Bounding box prediction data:
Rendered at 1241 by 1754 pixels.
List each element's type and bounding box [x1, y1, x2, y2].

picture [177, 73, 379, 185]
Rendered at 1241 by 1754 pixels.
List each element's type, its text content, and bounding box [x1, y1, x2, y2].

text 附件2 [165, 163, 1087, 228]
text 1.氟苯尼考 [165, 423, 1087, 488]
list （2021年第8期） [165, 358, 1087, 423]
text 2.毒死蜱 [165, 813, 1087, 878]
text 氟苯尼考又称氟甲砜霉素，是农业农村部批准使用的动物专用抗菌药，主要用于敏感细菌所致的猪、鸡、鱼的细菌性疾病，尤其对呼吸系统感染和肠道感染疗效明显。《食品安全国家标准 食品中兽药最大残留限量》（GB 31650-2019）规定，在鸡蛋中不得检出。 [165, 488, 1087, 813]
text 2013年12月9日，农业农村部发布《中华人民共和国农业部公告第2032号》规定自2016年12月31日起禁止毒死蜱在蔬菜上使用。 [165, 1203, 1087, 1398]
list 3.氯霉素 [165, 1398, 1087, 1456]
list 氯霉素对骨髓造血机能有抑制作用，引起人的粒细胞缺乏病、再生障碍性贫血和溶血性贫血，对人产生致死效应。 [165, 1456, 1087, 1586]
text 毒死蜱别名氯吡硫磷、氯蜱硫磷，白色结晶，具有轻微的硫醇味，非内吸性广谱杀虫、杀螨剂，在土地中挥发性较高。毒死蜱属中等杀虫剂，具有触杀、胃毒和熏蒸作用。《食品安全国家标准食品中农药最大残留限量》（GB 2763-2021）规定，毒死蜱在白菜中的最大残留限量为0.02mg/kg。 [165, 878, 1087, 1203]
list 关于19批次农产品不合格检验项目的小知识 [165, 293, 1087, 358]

Try it: Please copy out every line shown above, exactly.

Task output:
Rendered at 1241 by 1754 pixels.
List each element's type and bounding box [x1, y1, x2, y2].

picture [177, 73, 379, 185]
Rendered at 1241 by 1754 pixels.
List each element's type, its text content, and bounding box [x1, y1, x2, y2].

text 附件2 [165, 163, 1087, 228]
text 1.氟苯尼考 [165, 423, 1087, 488]
list （2021年第8期） [165, 358, 1087, 423]
text 2.毒死蜱 [165, 813, 1087, 878]
text 氟苯尼考又称氟甲砜霉素，是农业农村部批准使用的动物专用抗菌药，主要用于敏感细菌所致的猪、鸡、鱼的细菌性疾病，尤其对呼吸系统感染和肠道感染疗效明显。《食品安全国家标准 食品中兽药最大残留限量》（GB 31650-2019）规定，在鸡蛋中不得检出。 [165, 488, 1087, 813]
text 2013年12月9日，农业农村部发布《中华人民共和国农业部公告第2032号》规定自2016年12月31日起禁止毒死蜱在蔬菜上使用。 [165, 1203, 1087, 1398]
list 3.氯霉素 [165, 1398, 1087, 1456]
list 氯霉素对骨髓造血机能有抑制作用，引起人的粒细胞缺乏病、再生障碍性贫血和溶血性贫血，对人产生致死效应。 [165, 1456, 1087, 1586]
text 毒死蜱别名氯吡硫磷、氯蜱硫磷，白色结晶，具有轻微的硫醇味，非内吸性广谱杀虫、杀螨剂，在土地中挥发性较高。毒死蜱属中等杀虫剂，具有触杀、胃毒和熏蒸作用。《食品安全国家标准食品中农药最大残留限量》（GB 2763-2021）规定，毒死蜱在白菜中的最大残留限量为0.02mg/kg。 [165, 878, 1087, 1203]
list 关于19批次农产品不合格检验项目的小知识 [165, 293, 1087, 358]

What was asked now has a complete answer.